Evan Rachel Wood said a model who now claims that Wood pressured her to make sexual assault allegations against Marilyn Manson for years told her the singer had abused her — and Wood says she has the receipts to prove it. "I never pressured or manipulated Ashley Morgan Smithline to make any accusations against [Manson]," Wood said, "It was Ms. Smithline who first contacted me in March 2019."
A former US swimming champ died suddenly in the US Virgin Islands, and police are investigating. Jamie Cail, 42, was found unresponsive in her home by her boyfriend, police said.
The SAG Awards are being called out for having Mark Wahlberg present an award to the cast of Everything Everywhere All at Once. Wahlberg has a history of racially motivated attacks, including one instance when he pleaded guilty to felony assault after being charged for assaulting two Vietnamese men in Boston in 1988.
Alex Murdaugh's brother described the phone call he got on the night of the murders
Alex Murdaugh's defense rested their case Monday evening, with Alex’s brother John Marvin Murdaugh serving as the final defense witness to testify in the weekslong South Carolina trial. John Marvin described the phone call in which he learned that Paul and Maggie Murdaugh, his nephew and sister-in-law, had been killed as he testified in Alex’s murder trial.
In his testimony, John Marvin painted a picture of a happy, all-American, “normal” family who hosted tailgates, went to country music concerts, and vacationed together. Alex was “very close” with his sons and had a “great relationship” with his wife, John Marvin said. Immediately after Alex called him in hysterics on the night of the murders, John Marvin drove to the family’s hunting lodge, where Maggie and Paul were found fatally shot, he said.
“He was just broken, I mean destroyed,” John Marvin said of the state he found his brother in. “All we did was hug and cry — I don’t even know that we talked.” John Marvin also testified that he personally cleaned up the crime scene, saying he "felt like it was the right thing to do" for his nephew Paul.
IMAGE OF THE DAY
Pickup basketball was my outlet.
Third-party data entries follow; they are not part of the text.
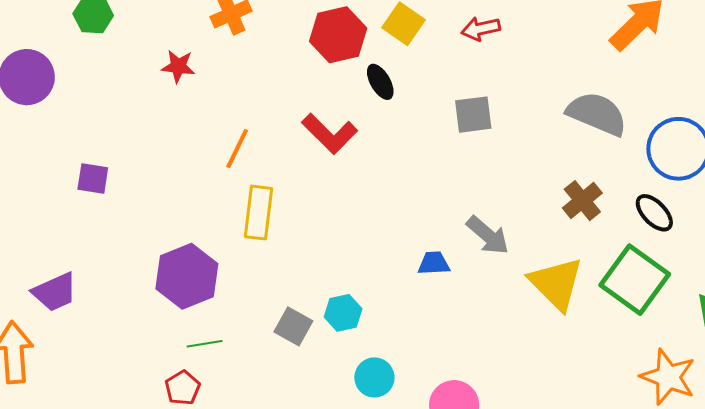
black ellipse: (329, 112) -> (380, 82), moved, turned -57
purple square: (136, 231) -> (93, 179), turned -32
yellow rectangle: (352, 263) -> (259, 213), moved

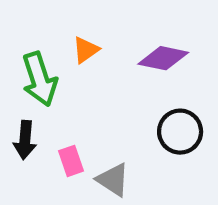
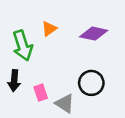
black circle: (180, 132) -> (91, 83), moved

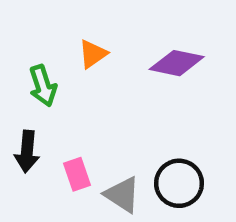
green arrow: (23, 46) -> (43, 86), size x0.7
black circle: (91, 83) -> (179, 183), moved

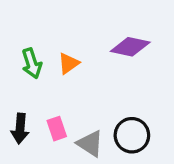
orange triangle: (93, 54) -> (68, 63), moved
black arrow: (27, 152) -> (20, 129), moved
After my injury, I'd worried I'd never get it back.
The last time I’d been on a court, I tore my Achilles, Albert Samaha writes. For four years after that, I stayed away from the sport, the longest I’d ever gone without hooping.
That absence weighed heavily on my spirits. In adolescence, I spent hours shooting hoops after school, losing myself to the rhythmic muscle memory that makes the ball feel like a remote extension of my body. In adulthood, some of the only extended stretches of time when I’ve been truly present — and away from a phone screen — were the evening pickup runs with guys I saw every week but knew little about, passionate competitions that left me filled with joy on my commute home no matter what else clouded my thoughts.
It was easy to find excuses not to return to the court. I needed to make sure I was completely healed. I needed to get back in shape. I needed to practice my jump shot. But in the back of my mind, I knew I was scared. I was afraid of suffering another bad injury. I feared confronting how severely my skills had eroded and how much weaker my body had become. I couldn’t risk the possibility of revealing myself to be a scrub.
It took years before I was ready to test what my body could do. But when I came back, the empty court felt like a blank canvas.